Sur le plan de la gouvernance internationale, les institutions construites au lendemain de la Seconde Guerre mondiale, sont devenues souvent inadaptées et traduisent des rapports de force qui ne sont plus ceux d’aujourd’hui. Plus largement, on constate une mise en cause, en temps de paix comme de guerre, des règles internationales et de leur application. Une réforme profonde s’impose, à commencer par la gouvernance de l’ONU.
Concernant la gouvernance européenne dont les orientations et les décisions exercent une influence de plus en plus importante sur la nôtre, il est important de garder à l’esprit qu’il ne peut exister d’Union Européenne efficace sans un ordre juridique européen ; ainsi que la stabilité, la crédibilité et l’influence qu’apporte à nos nations la dimension européenne.

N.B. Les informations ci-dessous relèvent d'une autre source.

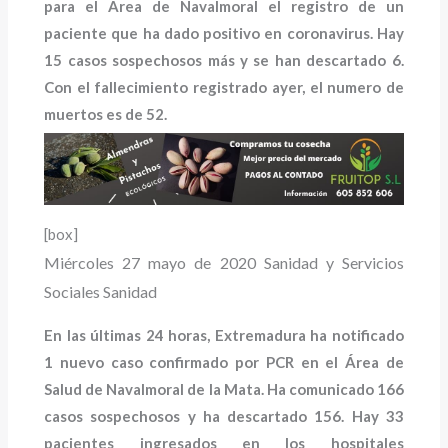
para el Área de Navalmoral el registro de un
paciente que ha dado positivo en coronavirus. Hay
15 casos sospechosos más y se han descartado 6.
Con el fallecimiento registrado ayer, el numero de
muertos es de 52.
[box]
Miércoles 27 mayo de 2020
Sanidad y Servicios
Sociales
Sanidad
En las últimas 24 horas, Extremadura ha notificado
1 nuevo caso confirmado por PCR en el Área de
Salud de Navalmoral de la Mata. Ha comunicado 166
casos sospechosos y ha descartado 156. Hay 33
pacientes ingresados en los hospitales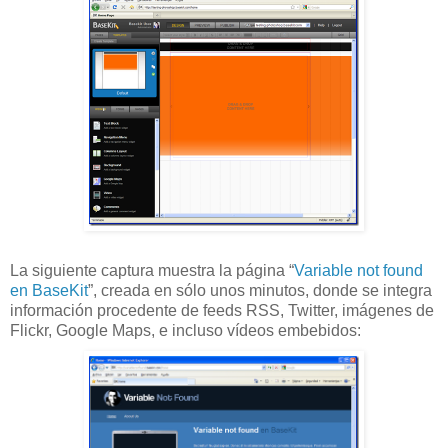
La siguiente captura muestra la página “
Variable not found
en BaseKit
”, creada en sólo unos minutos, donde se integra
información procedente de feeds RSS, Twitter, imágenes de
Flickr, Google Maps, e incluso vídeos embebidos:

L’un des rares succès dans le domaine international a été la COP 21 de décembre 2015, conclue par l’Accord de Paris, qui fixe comme objectif une augmentation maximum de la température à 2°C (voire 1,5°C si possible) d’ici la fin du siècle, par rapport à la fin du XIXème. Ce texte insiste sur le double mouvement indispensable de réduction des émissions fossiles et d’adaptation aux conséquences négatives de ces émissions. Il a fixé le cap et les moyens, et est devenu, malgré son côté non contraignant, la référence universelle. Ce résultat a été obtenu grâce à un art de la négociation qui a permis à trois planètes de s’aligner : celle des scientifiques, des sociétés civiles et des gouvernements. Comment se fait-il qu’un tel accord n’ait pas permis de régler la question climatique ? D’une part, alors que la réalité et les causes du réchauffement climatique sont désormais scientifiquement établies, des vérités alternatives, alimentées par les réseaux sociaux, se développent jusqu’aux plus hauts sommet de certains États. D’autre part, les retards à l’application de l’Accord de Paris dans la société civile tiennent à l’ampleur et à la complexité objectives des changements nécessaires. Il ne s’agit de rien de moins que de changer de mode de développement : au lieu d’une économie fondée sur l’utilisation illimitée des énergies fossiles, le nouveau modèle de développement doit être sobre, respectueux de la nature et fondé sur les énergies renouvelables. Les subventions aux énergies fossiles doivent être progressivement supprimées et des mécanismes de taxation du carbone établi, sans oublier un accompagnement par des mesures sociales. Enfin, certains freins aux mesures pro-climat proviennent aussi directement d’intérêts économiques et financiers menacés par la lutte contre les émissions de gaz à effet de serre, c’est-à-dire le charbon, le pétrole et le gaz. Comment la gouvernance internationale et nationale peut-elle faire prévaloir l’intérêt général sur la défense de certains intérêts puissants mais particuliers ? C’est là qu’intervient la responsabilité et la capacité d’agir des gouvernements, parfois aveuglés par « la tragédie des horizons » et la difficulté à privilégier les intérêts du temps long et des prochaines générations.